Supplied passage:
— Start —
2 Replies Latest reply: May 31, 2012 6:25 PM by Rob Wunderlich RSS

problem with using previous and order by resident table

Jack Zheng

I just discovered something interesting.  Please see attached file for reference.

 

When I tried to do a order by in the same table as I am doing the previous, it breaks (new_table1).  I had to create a new sort table, sort the data first, and then de-dupe the data (new_table4).

 

new_table1 shows that it doesn't work while new_table4 does work after I do a sort_table first.

 

Why is that?

 

Also, since I have to do 2 table loads using the previous function, which will be faster?  Using distinct or use the 2 tables and the previous function?

  • problem with using previous and order by resident table
    Oleg Troyansky

    Looks like a lot of trouble just to ensure that the rows are DISTINCT.

     

    1. You can add the keyword DISTINCT after the LOAD to get to the same result. Keep in mind, however, that the DISTINCT applies to all the fields in the row - i.e. if some of the non-key fields are different, the rows will be technically considered DISTINCT even though they key is the same.

     

    2. To ensure that the keys are unique, I'd rather load the same info using GROUP BY and min() or firstsortedvalue() for all non-key fields:

     

    load

    Key1, Key2, Key3,

    min(Attr1) as Attr1,

    MinString(Attr2) as Attr2,

    ...

    resident

    Table1

    group by

    Key1, Key2, Key3

    ;
— End —
(Collected data entries)
— Start —
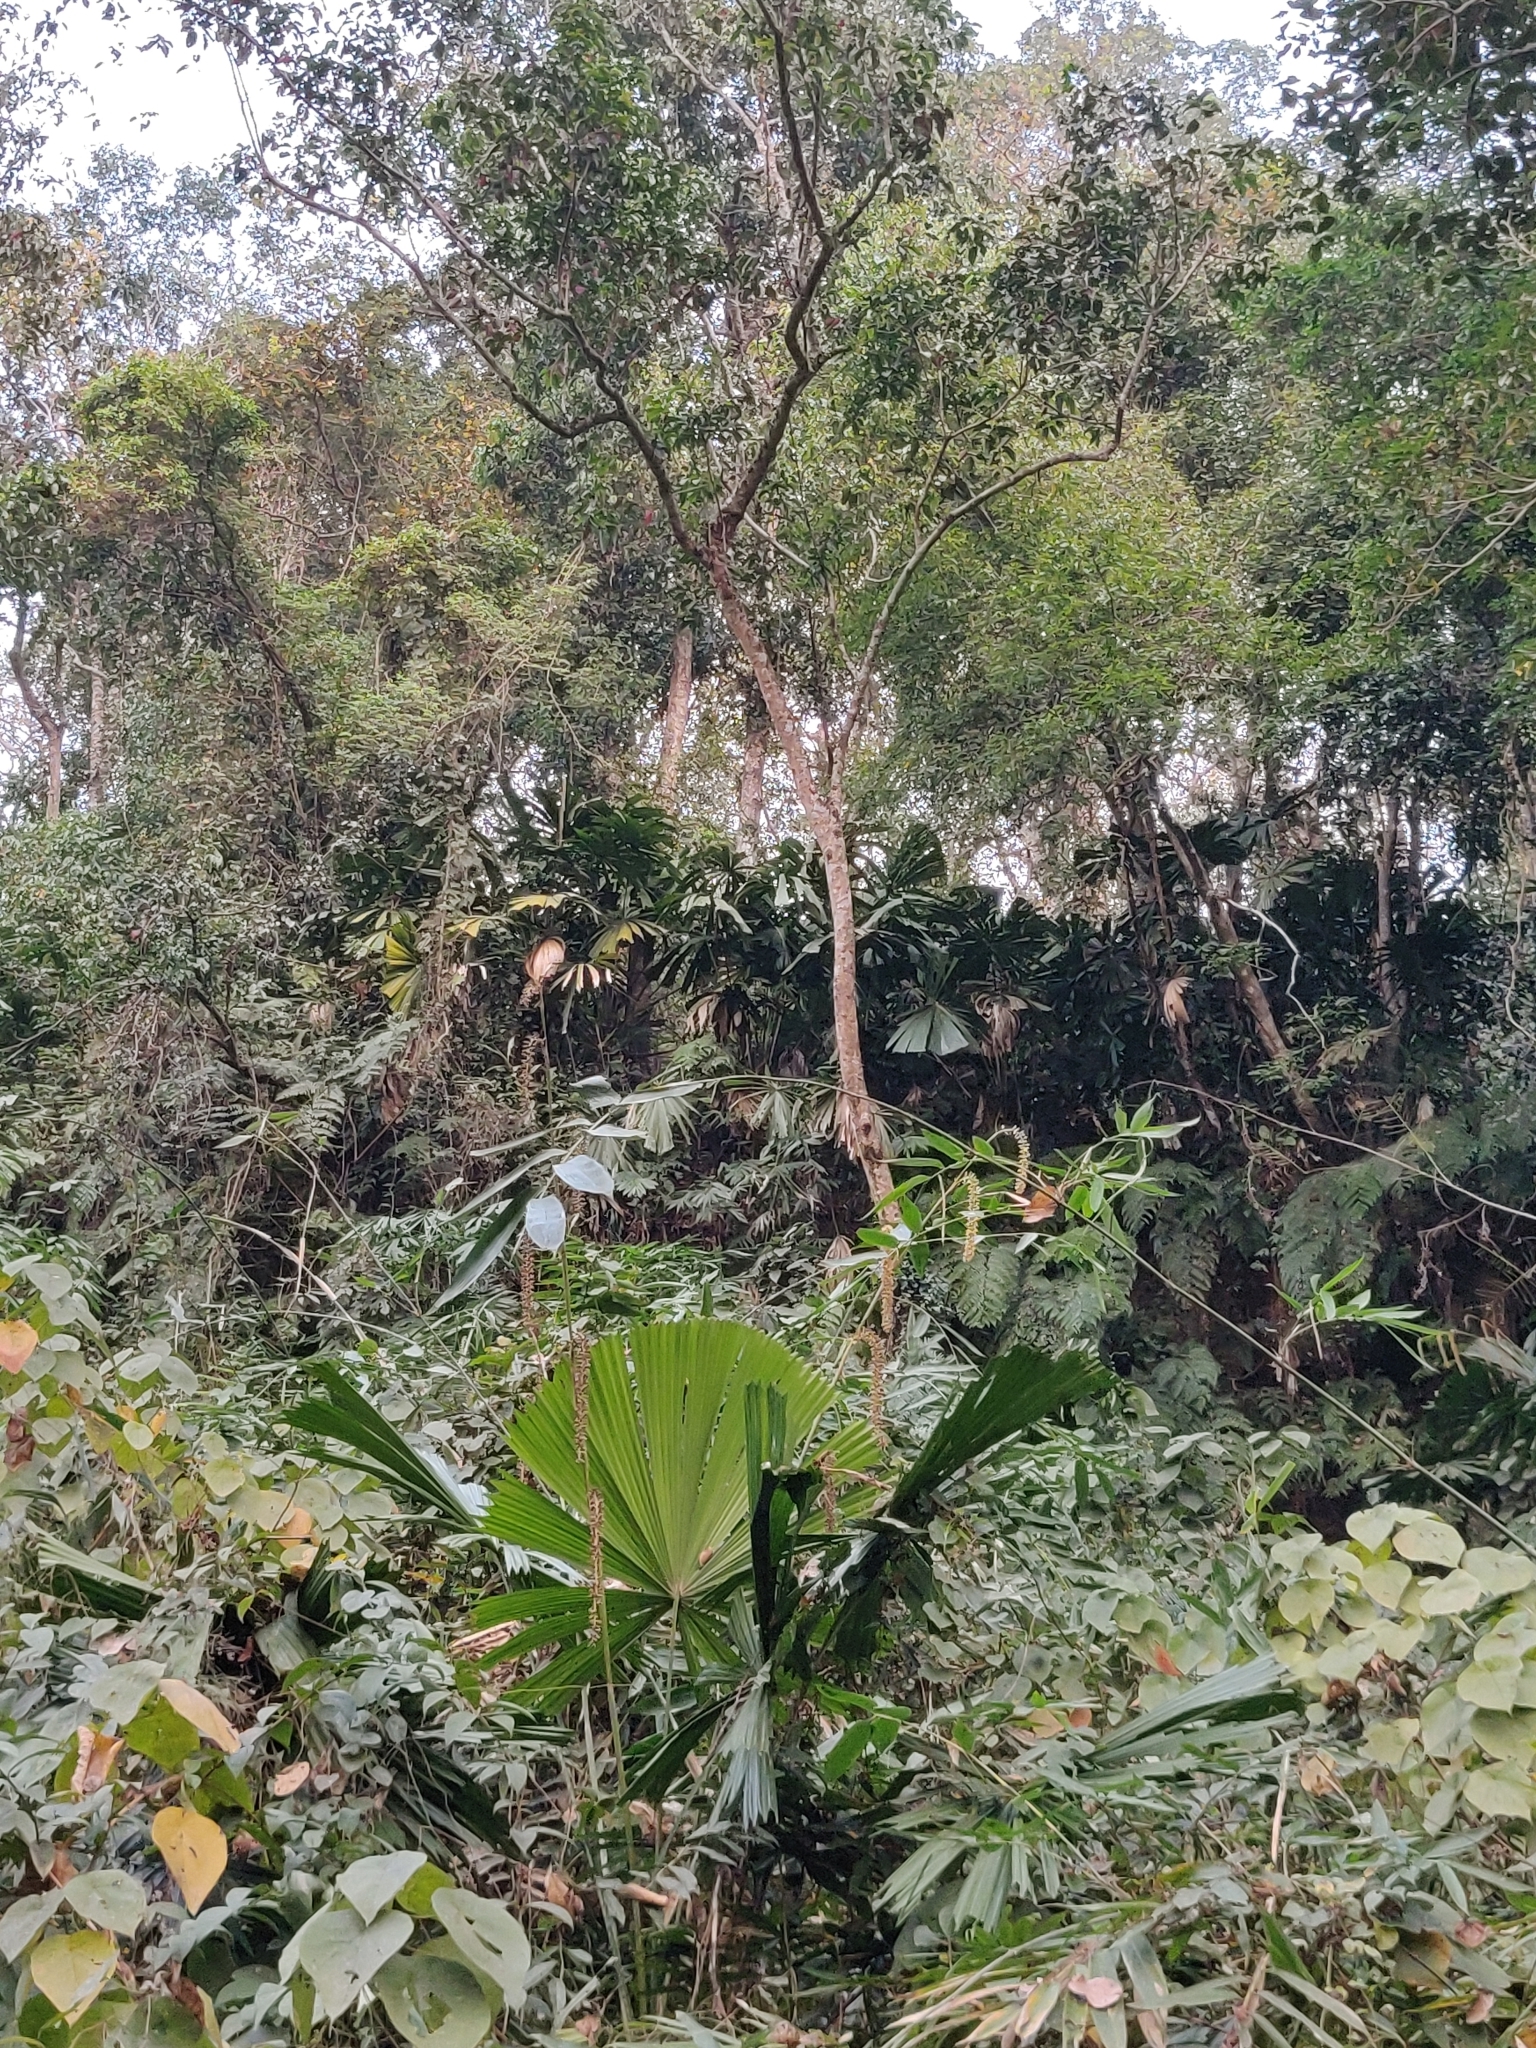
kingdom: Plantae
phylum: Tracheophyta
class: Liliopsida
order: Arecales
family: Arecaceae
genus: Licuala
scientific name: Licuala peltata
— End —
Things to do:
- a) Output the forum thread word for word from "1. You can add" up to and including "is the same.".
- b) Please return every line of the classification entries as it stands, with the pictures left out.
The forum thread and the classification entries are separate, unrelated material.

The responses:
- a)
1. You can add the keyword DISTINCT after the LOAD to get to the same result. Keep in mind, however, that the DISTINCT applies to all the fields in the row - i.e. if some of the non-key fields are different, the rows will be technically considered DISTINCT even though they key is the same.

- b)
kingdom: Plantae
phylum: Tracheophyta
class: Liliopsida
order: Arecales
family: Arecaceae
genus: Licuala
scientific name: Licuala peltata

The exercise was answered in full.